This message is to put colleagues from KM3NeT project in contact with people on this forum in an attempt to provide them with advice on how to establish a procedure in their Gitlab repository, allowing the software continuous integration (CI) chain to end with an upload to CVMFS.
Currently the /cvmfs/km3net.egi.eu repo is hosted by the Stratum-0 at STFC RAL (part of the EGI Software Distribution service) and the uploading and maintaining operations of the repository involve manual interventions (cf. https://docs.egi.eu/users/compute/software-distribution/#distributing-new-content), so we wonder whether a better approach could exist i.e. a programmatic way to upload files to CVMFS from CI pipelines?
we have some user groups at us who are using their CVMFS repositories for publishing their software/containers. Our approach is using plain gitlab runners on the groups’ stratum-0 release server. I.e., not much of a very fancy set up, but installing the shell gitlab runner, setting it up under the functional user/creating a dedicated pipeline runner token in Gitlab, and attaching the runner to their CI/CD pipeline. The groups have somewhat of a multi-runner set up with another runner doing the build stuff on their build instances and then as a final publishing stage the CVMFS runner on the stratum-0 checking out the release and copying it into a commit.

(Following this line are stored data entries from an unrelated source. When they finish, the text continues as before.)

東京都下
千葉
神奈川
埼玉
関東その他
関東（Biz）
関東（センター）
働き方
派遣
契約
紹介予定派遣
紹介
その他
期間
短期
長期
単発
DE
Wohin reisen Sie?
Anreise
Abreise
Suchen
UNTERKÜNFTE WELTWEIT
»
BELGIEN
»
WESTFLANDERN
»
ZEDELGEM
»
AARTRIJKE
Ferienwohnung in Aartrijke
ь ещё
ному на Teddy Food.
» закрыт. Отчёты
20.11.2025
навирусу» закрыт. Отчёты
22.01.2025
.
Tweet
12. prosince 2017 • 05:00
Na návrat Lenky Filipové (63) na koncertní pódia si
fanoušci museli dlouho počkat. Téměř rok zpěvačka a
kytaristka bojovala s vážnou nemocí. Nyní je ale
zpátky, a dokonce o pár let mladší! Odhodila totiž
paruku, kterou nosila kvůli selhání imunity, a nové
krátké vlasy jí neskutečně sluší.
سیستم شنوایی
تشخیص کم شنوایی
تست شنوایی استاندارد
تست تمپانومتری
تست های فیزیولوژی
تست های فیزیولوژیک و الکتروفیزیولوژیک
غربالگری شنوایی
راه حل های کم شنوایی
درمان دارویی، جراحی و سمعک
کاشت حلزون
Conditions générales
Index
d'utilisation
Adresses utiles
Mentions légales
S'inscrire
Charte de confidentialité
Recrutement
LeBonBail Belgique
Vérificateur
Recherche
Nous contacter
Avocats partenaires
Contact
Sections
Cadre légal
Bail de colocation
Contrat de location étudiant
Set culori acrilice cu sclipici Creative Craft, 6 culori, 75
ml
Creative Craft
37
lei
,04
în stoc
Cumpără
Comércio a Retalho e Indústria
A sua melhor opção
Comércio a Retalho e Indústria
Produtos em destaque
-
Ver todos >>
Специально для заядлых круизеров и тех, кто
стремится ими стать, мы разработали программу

If you have questions, please ping me for a chat or so (but in the end it is not very much of an elaborate set up tbh)
so in general current model for publishing to CVMFS is very straightforward - a dedicated publisher machine has write access to the repository. It allows to be very flexible in how files are published to /cvmfs. There are many different approaches to publishing and there are a lot of programmatic CI pipelines that are used to publish. I’m aware of repositories that publish strictly with manual intervention, others that use Jenkins, cron jobs, Github Actions and indeed Gitlab CI.
Since most build systems are different, there’s not one perfect solution here unfortunately. The problem tends to be how the relocation is handled - if RPATHS need to change, strings need to be replaced …
So I think there is nothing stopping you from setting up the publisher machine as a gitlab runner, or giving the build machine access to a secret with its ssh key and defining the workflow. If you have access, here some colleagues from CERN documented how they recently did the same thing: https://its.cern.ch/jira/browse/SPI-2940 ( if you don’t I can send you the content of the ticket in private message ).
There may also be others who can share their experience (as Thomas already did, thanks!) If you have time, the next coordination meeting would be a good place to discuss: CernVM-FS Coordination Meeting (9 February 2026) · Indico
Lastly, we do have an item in the program of work of this year to make publishing from build machines easier (bringing together some exisiting ideas like the ephemeral publish shell and the conveyor infrastructure). That will take some time (likely a couple of months) to implement though. But it’s great to already collect feedback how publishing could be improved.